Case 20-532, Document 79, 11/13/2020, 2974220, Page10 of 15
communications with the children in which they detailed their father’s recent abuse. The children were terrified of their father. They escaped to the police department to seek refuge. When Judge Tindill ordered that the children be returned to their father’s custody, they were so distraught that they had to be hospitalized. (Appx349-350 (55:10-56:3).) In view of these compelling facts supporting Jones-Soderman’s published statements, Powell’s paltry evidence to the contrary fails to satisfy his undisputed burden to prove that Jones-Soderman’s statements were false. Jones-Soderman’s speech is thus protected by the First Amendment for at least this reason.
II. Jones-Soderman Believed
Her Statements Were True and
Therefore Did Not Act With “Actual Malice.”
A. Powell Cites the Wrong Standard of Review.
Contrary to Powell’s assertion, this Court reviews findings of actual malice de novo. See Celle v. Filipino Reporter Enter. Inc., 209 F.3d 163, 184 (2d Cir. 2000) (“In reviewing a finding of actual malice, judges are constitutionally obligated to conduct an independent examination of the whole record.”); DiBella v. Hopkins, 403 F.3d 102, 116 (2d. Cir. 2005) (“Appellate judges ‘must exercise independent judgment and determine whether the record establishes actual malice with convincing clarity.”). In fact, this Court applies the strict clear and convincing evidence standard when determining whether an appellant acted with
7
○ ○ ○ ○
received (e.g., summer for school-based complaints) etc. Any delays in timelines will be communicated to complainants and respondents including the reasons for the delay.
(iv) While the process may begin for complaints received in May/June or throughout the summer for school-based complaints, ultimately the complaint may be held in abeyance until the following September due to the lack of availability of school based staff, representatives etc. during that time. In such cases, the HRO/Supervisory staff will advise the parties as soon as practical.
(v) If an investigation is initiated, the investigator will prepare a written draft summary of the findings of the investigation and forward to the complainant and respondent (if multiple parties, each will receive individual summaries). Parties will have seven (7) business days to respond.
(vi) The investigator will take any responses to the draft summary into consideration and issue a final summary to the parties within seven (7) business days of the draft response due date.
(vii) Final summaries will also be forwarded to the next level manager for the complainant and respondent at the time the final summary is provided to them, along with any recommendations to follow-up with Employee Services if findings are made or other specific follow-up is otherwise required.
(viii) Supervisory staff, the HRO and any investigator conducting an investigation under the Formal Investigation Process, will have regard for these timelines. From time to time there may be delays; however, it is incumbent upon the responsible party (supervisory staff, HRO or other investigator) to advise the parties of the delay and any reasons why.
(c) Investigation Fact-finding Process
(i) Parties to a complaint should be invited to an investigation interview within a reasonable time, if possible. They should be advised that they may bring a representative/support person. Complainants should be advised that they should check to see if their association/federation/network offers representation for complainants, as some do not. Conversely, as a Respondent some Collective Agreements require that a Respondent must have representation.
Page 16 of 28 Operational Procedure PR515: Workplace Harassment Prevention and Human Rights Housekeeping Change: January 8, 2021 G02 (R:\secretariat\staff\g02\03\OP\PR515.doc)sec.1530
○ ○ ○ ○
● TASK TO COMPLETE: For this exercise, please output exactly the lines above starting at the line with "Therefore Did Not" and ending at the line with "A. Powell Cites the Wrong Standard of Review.", ends included.

● RESPONSE AREA:
Therefore Did Not Act With “Actual Malice.”
A. Powell Cites the Wrong Standard of Review.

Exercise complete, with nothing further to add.